Migrant camps to be removed to make way for highway

Hwy. 76 widening bid awarded to San Marcos company

By CHRIS NICHOLS and EDWARD SIFUENTES - cnichols@nctimes.com | December 23, 2009 11:00 pm

Several migrant camps north of Vista will be removed in January to make way for the widening of Highway 76, a spokesman for the California Department of Transportation said Wednesday.

Human rights advocates said they were notified by the state about the action and are organizing efforts to assist the migrant workers. Jose Gonzalez, an Oceanside migrant rights advocate, said he visited the area on Wednesday to tell people about the removal of the camps.

Gonzalez said he was upset because the removal of migrant camps always come in the winter, when people need their makeshift homes the most for protection from the cold and the rain.

"It's the never-ending story," Gonzalez said.

News of the removal came the same day that Caltrans announced it had awarded the long-awaited widening project to San Marcos' Flatiron Construction.

Edward Cartagena, a Caltrans spokesman, said the agency posted notices in English and Spanish telling people they must leave. He said the agency also has contacted nonprofit groups so that they can offer assistance.

Cartagena said there are about eight camps located on Caltrans property along Highway 76 in the areas of East Vista Way and New River Road. He said he did not know how many people were living in the camps.

The camps are scheduled to be removed on Jan. 7, Cartagena said.

Work on the highway's 5.5-mile "middle section," from Melrose Drive in Oceanside to Mission Road in Bonsall, is scheduled to begin in mid-January, the spokesman said.

The project, which is expected to take two years to complete, will add one lane each way on the narrow, busy, two-lane roadway.

Future work will widen Highway 76 another 5.5 miles east to Interstate 15 by 2014.

Motorists should see construction signs, barriers and survey markers over the next few weeks, Cartagena said.

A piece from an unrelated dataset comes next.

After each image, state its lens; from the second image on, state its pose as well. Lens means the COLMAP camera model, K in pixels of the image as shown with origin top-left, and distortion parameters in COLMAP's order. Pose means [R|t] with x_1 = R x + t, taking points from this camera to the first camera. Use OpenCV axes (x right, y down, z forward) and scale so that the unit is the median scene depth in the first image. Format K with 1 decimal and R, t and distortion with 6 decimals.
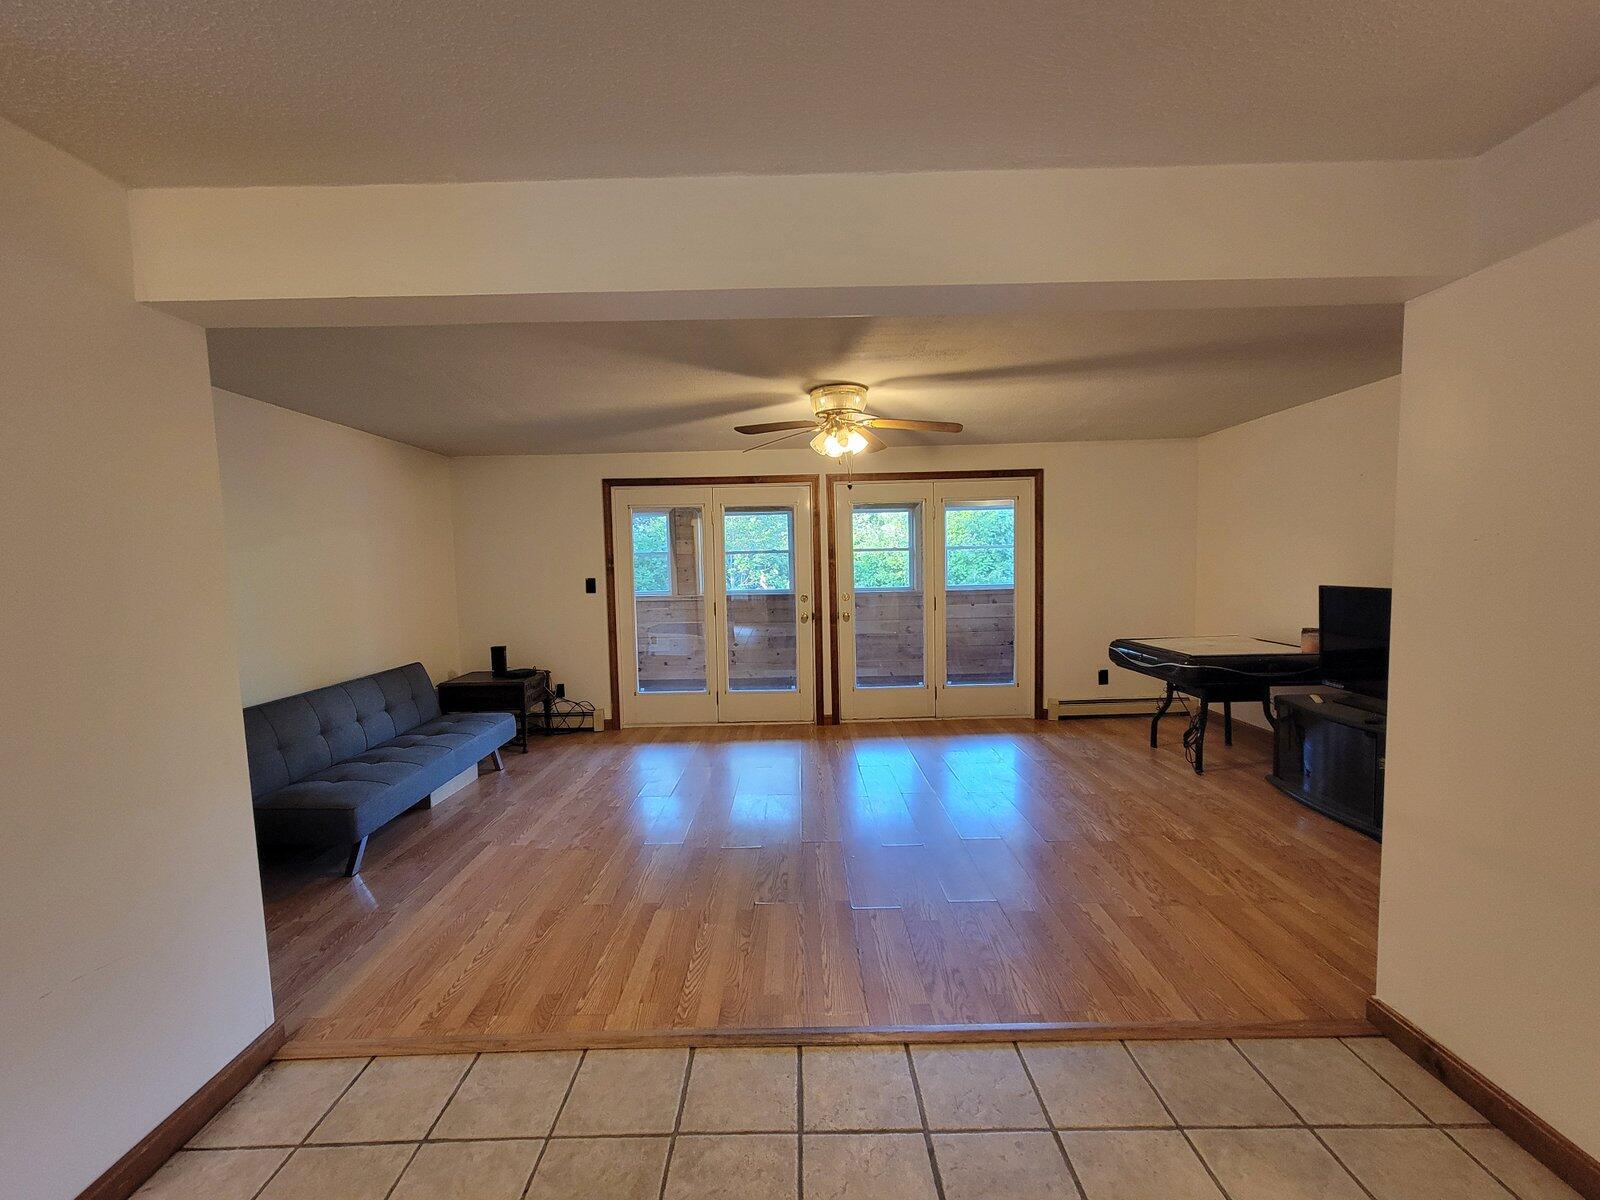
lens RADIAL K [[651.2, 0, 796.5], [0, 651.2, 607.0], [0, 0, 1]] dist [0.000350, 0.000262]
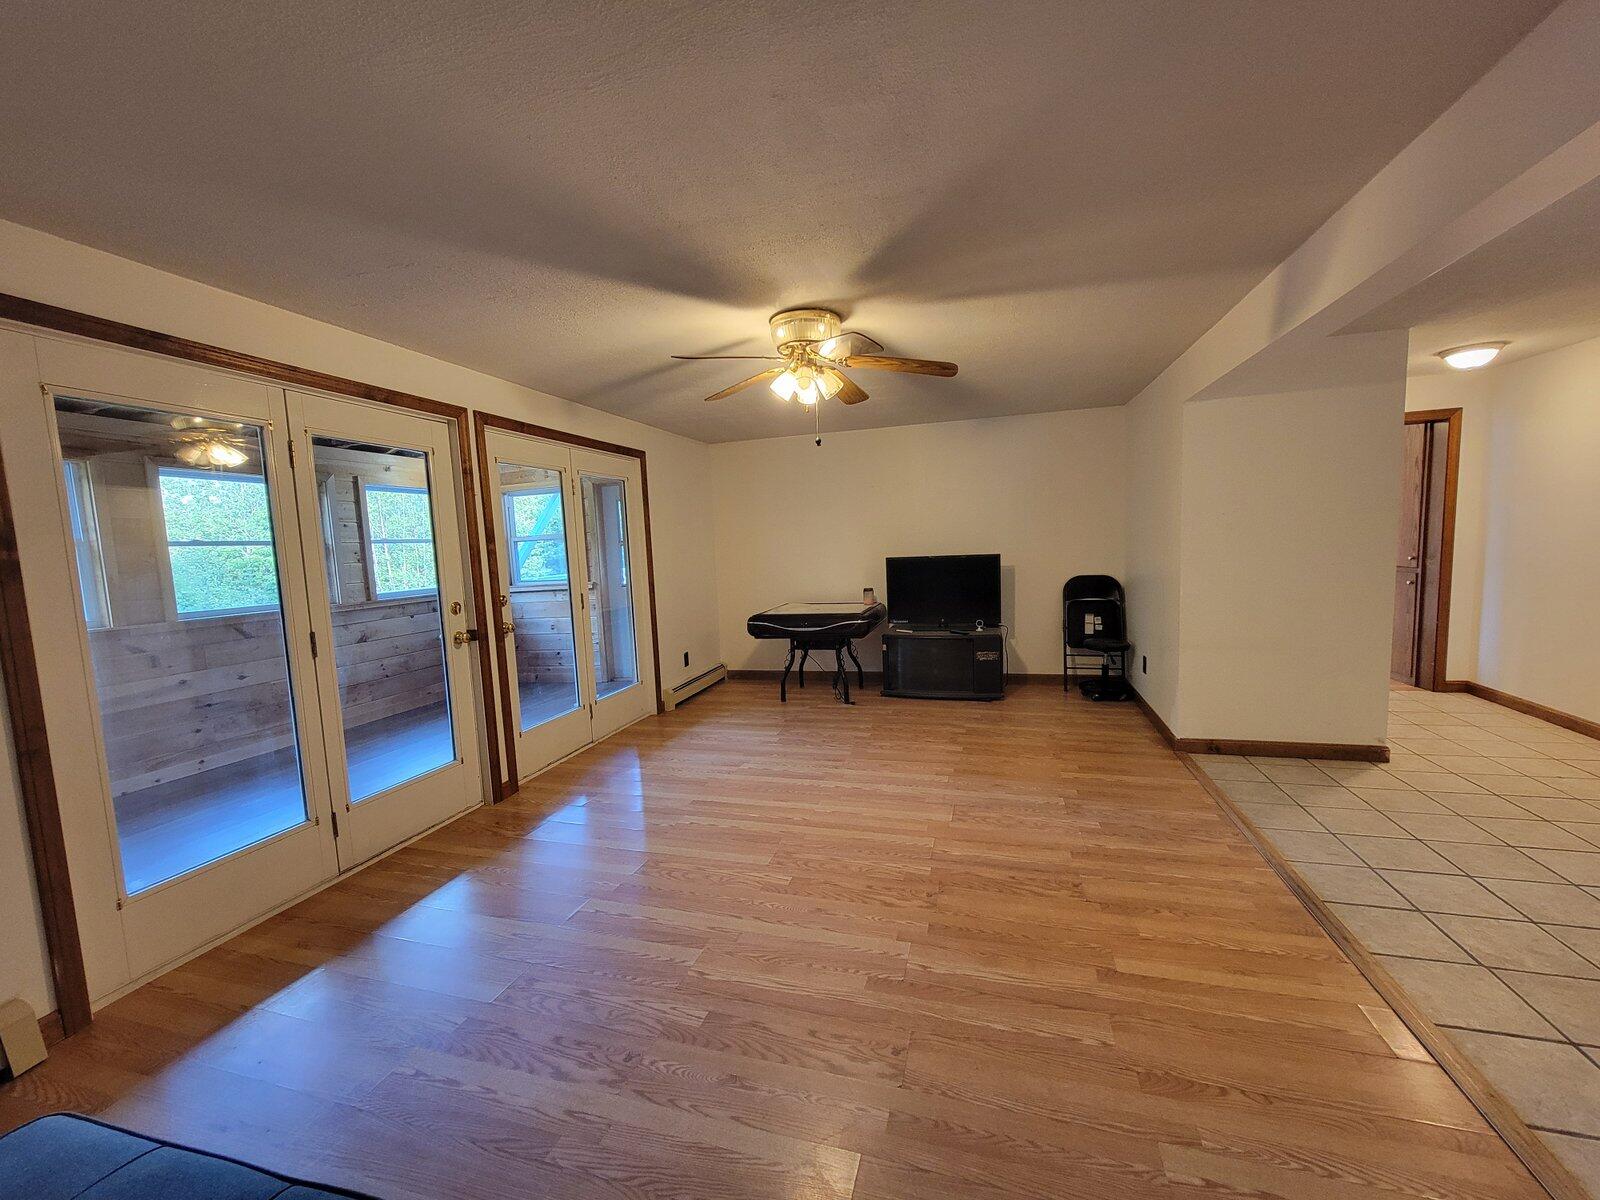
lens RADIAL K [[651.2, 0, 796.5], [0, 651.2, 607.0], [0, 0, 1]] dist [0.000350, 0.000262]
pose [[0.290977, -0.081252, 0.953274, -0.516208], [0.099038, 0.993592, 0.054458, -0.016702], [-0.951590, 0.078565, 0.297159, 0.559976]]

Earth moving probably won't start until mid-January.

The highway will be subject to occasional single-lane closures and rare full closures, though most of those will be scheduled at night, the spokesman said.

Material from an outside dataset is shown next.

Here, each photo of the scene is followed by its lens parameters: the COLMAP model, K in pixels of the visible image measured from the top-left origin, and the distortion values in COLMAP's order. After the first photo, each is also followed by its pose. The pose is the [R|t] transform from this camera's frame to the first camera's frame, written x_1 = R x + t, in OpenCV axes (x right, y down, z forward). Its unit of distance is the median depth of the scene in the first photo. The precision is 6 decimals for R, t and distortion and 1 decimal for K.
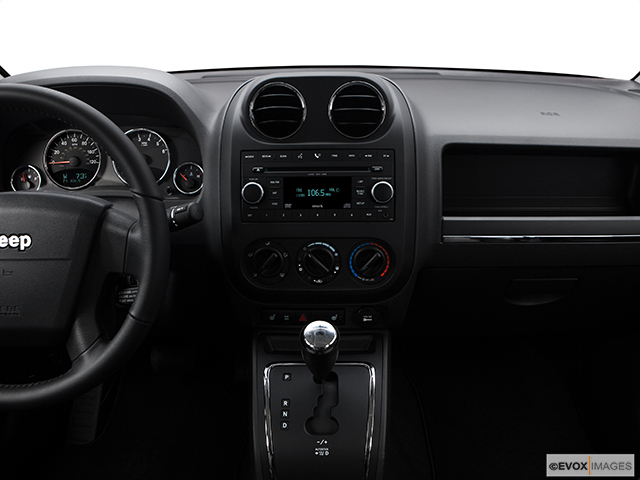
lens RADIAL K [[495.5, 0, 320.0], [0, 495.5, 240.0], [0, 0, 1]] dist [-0.062894, 0.001983]
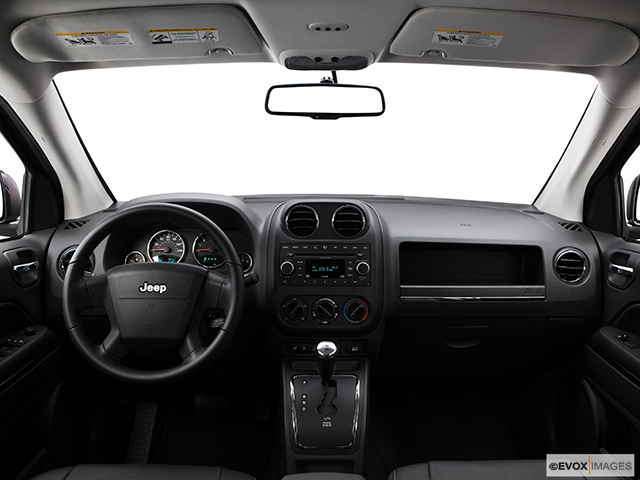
lens RADIAL K [[541.9, 0, 320.0], [0, 541.9, 240.0], [0, 0, 1]] dist [-0.131557, 0.070258]
pose [[0.999691, 0.014626, 0.020105, -0.060771], [-0.009690, 0.973917, -0.226696, 0.228179], [-0.022896, 0.226431, 0.973758, -0.825191]]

Flatiron submitted the lowest of nine bids on the project at $61,023,992, according to a list provided this fall by Caltrans. The agency's spokesman could not immediately say how much the contract was signed for.

Caltrans engineers estimated the project would cost $75.8 million. All nine bids were at least $1 million under that estimate, a sign of the competition for local road projects and the drop in construction material prices.

An employee at the San Marcos Flatiron office referred all comments to the company's United State headquarters outside Denver. A message left there was not immediately returned.

Flatiron is owned by German construction services provider HOCHTIEF, which "specializes in transportation and heavy civil construction projects," according to Flatiron's Web site.

Its San Marcos office is one of three in California. The others are in La Mirada and Benicia.

Transportation officials channeled $109 million in federal stimulus money to the Highway 76 project earlier this year.

With such low bids on 76, the region's transportation planning and financing agency, San Diego Association of Governments, said earlier this fall it will divert the remaining money to an Interstate 805 project at Carroll Canyon Road.